Si apre domani a Firenze il congresso organizzato da FEM e CNR

Si chiama G-SCAN «Global Soil Carbon Network» il congresso organizzato dall'Istituto Agrario di San Michele all'Adige in collaborazione con il CNR, in programma domani e giovedì, a Firenze, dove i maggiori esperti del settore si confronteranno sulla possibilità di creare un network globale per quantificare il carbonio presente nel suolo.

L'obiettivo è coinvolgere tutti i maggiori paesi del mondo in modo da unire le conoscenze ed arrivare a fornire risposte sul futuro del carbonio del suolo nell'ottica dei cambiamenti climatici.

Oltre a rappresentanti dei servizi forestali americani, saranno presenti ricercatori e professori di Austria, Germania, Francia, Inghilterra, Svezia, Belgio.

L'iniziativa è un'ulteriore conferma del ruolo internazionale assunto dalla Fondazione Mach anche nel campo della ricerca ambientale oltre a quella agro-alimentare.

Più precisamente, questo congresso costituisce il primo passo per la realizzazione della proposta lanciata qualche mese fa dall'articolo pubblicato sulla rivista Science dagli stessi ricercatori di San Michele in cui si auspicava la creazione di un network mondiale per il monitoraggio del carbonio contenuto nel suolo.

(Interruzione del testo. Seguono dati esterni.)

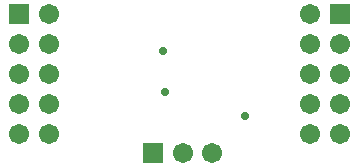
<source format=gbs>
G04*
G04 #@! TF.GenerationSoftware,Altium Limited,Altium Designer,24.5.2 (23)*
G04*
G04 Layer_Color=16711935*
%FSLAX44Y44*%
%MOMM*%
G71*
G04*
G04 #@! TF.SameCoordinates,4DB7235B-6A34-4685-BFB2-834AB5D4ADCE*
G04*
G04*
G04 #@! TF.FilePolarity,Negative*
G04*
G01*
G75*
%ADD18R,1.7112X1.7112*%
%ADD19C,1.7112*%
%ADD20R,1.7112X1.7112*%
%ADD21C,0.7032*%
D18*
X934638Y720798D02*
D03*
D19*
X959638D02*
D03*
X984638D02*
D03*
X1067113Y736998D02*
D03*
X1092513D02*
D03*
X1067113Y762398D02*
D03*
X1092513D02*
D03*
X1067113Y787798D02*
D03*
X1092513D02*
D03*
X1067113Y813198D02*
D03*
X1092513D02*
D03*
X1067113Y838598D02*
D03*
X846047Y736998D02*
D03*
X820647D02*
D03*
X846047Y762398D02*
D03*
X820647D02*
D03*
X846047Y787798D02*
D03*
X820647D02*
D03*
X846047Y813198D02*
D03*
X820647D02*
D03*
X846047Y838598D02*
D03*
D20*
X1092513D02*
D03*
X820647D02*
D03*
D21*
X944880Y772438D02*
D03*
X1012190Y752358D02*
D03*
X942853Y806933D02*
D03*
M02*

</source>
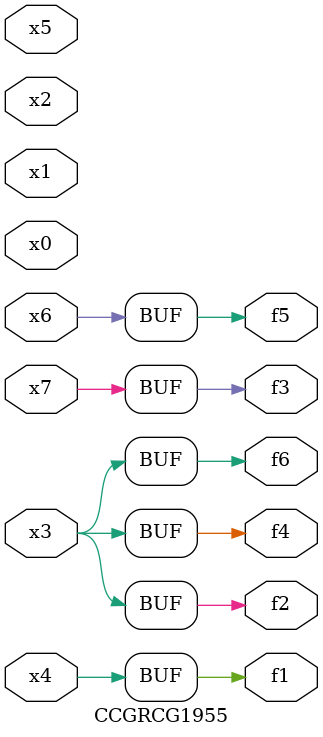
<source format=v>
module CCGRCG1955(
	input x0, x1, x2, x3, x4, x5, x6, x7,
	output f1, f2, f3, f4, f5, f6
);
	assign f1 = x4;
	assign f2 = x3;
	assign f3 = x7;
	assign f4 = x3;
	assign f5 = x6;
	assign f6 = x3;
endmodule

</source>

«Mancano infatti studi a livello planetario sul ruolo del carbonio nel suolo e sulla sua sensibilità alle variazioni climatiche -spiega il ricercatore Mirco Rodeghiero-. Quest'aspetto è molto delicato, in quanto nel suolo è contenuto il doppio del carbonio presente in atmosfera e tale carbonio potrebbe essere rapidamente trasferito all'atmosfera stessa come conseguenza dei cambiamenti del clima e del tenore di umidità del suolo, con rilevanti ripercussioni sul cambiamento climatico in corso.»

Gli studi sulla fisiologia del terreno sono complicati dalla notevole variabilità spaziale di questo substrato e dalla difficoltà di poterlo analizzare senza in qualche modo perturbarlo.

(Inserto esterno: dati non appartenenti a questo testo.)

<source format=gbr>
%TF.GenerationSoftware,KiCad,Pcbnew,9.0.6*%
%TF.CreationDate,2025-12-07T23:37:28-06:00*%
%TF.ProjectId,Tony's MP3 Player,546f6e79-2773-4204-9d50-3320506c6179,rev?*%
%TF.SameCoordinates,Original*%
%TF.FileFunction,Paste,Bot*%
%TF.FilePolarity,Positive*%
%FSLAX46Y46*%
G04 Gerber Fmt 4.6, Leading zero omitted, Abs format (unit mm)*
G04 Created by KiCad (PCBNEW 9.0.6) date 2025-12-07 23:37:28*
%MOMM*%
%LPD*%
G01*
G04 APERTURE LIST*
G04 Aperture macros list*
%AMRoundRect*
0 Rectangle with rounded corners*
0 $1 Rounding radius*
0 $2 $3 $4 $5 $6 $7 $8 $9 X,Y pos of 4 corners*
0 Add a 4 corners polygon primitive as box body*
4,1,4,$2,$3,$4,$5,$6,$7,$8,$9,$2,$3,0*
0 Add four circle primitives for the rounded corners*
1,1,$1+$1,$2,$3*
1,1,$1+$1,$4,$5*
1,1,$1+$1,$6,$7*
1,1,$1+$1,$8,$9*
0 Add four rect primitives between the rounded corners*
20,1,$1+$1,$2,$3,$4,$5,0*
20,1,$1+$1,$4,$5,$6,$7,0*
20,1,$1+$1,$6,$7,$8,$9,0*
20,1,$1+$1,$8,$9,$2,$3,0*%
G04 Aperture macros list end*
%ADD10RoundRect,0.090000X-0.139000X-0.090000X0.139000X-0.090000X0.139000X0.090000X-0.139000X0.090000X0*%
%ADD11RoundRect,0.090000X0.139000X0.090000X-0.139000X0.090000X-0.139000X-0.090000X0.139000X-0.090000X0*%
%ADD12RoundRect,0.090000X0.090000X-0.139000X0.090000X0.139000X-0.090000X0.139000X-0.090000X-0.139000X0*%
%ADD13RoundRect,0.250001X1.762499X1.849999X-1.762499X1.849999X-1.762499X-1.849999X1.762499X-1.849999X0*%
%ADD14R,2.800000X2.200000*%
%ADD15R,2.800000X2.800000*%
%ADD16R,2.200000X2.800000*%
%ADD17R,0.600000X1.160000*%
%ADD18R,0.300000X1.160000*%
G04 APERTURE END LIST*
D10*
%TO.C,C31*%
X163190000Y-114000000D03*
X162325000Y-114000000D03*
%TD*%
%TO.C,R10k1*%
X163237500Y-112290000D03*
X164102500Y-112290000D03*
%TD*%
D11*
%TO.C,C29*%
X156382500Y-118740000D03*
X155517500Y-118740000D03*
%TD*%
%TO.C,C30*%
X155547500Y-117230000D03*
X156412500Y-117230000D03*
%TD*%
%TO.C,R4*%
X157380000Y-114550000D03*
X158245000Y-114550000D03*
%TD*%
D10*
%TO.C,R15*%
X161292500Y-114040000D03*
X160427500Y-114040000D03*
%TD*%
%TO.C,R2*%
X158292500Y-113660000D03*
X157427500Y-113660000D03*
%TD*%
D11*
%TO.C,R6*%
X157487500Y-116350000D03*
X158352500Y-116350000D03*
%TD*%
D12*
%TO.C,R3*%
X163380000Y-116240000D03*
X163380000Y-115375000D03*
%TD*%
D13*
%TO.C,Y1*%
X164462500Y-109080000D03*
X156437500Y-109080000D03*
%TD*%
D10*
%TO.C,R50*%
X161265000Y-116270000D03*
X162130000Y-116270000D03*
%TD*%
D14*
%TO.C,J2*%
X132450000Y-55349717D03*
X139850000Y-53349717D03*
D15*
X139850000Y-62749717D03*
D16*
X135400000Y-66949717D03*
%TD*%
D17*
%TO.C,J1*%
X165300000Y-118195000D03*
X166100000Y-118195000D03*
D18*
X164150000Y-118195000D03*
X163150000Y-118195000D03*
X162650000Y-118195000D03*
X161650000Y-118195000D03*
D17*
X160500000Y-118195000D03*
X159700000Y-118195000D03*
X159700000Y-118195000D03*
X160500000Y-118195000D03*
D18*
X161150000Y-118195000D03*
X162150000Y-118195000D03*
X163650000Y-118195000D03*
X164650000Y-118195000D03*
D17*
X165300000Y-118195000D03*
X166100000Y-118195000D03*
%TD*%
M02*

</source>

I ricercatori di San Michele hanno acquisito una esperienza ormai decennale sul tema, attraverso l'Inventario Forestale del Carbonio della Provincia di Trento, la partecipazione all'Inventario Forestale Nazionale delle Foreste e dei Serbatoi Forestali di Carbonio (voluto dal Ministero delle politiche agricole alimentari e forestali per rispondere alle richieste del Protocollo di Kyoto) e le collaborazioni con numerosi ricercatori stranieri.